(Records drawn from a dataset)
== Segment start ==
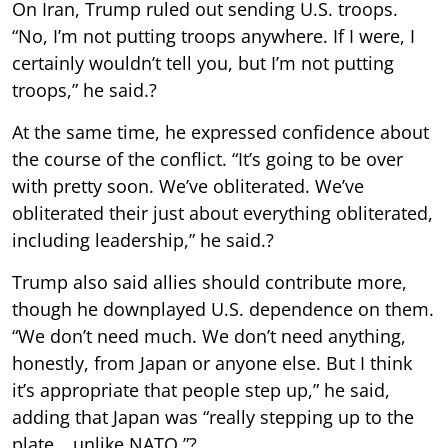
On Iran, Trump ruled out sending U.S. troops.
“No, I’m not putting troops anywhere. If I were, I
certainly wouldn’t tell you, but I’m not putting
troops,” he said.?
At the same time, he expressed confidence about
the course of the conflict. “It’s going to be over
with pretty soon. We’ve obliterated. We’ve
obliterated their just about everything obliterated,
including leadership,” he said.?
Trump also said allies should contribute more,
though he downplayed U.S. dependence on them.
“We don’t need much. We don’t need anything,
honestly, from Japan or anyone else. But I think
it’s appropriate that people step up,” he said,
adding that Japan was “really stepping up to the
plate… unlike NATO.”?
== Segment end ==
Copy from the line with "honestly, from Japan" to the final line of the records, inclusive, and add nothing else.

honestly, from Japan or anyone else. But I think
it’s appropriate that people step up,” he said,
adding that Japan was “really stepping up to the
plate… unlike NATO.”?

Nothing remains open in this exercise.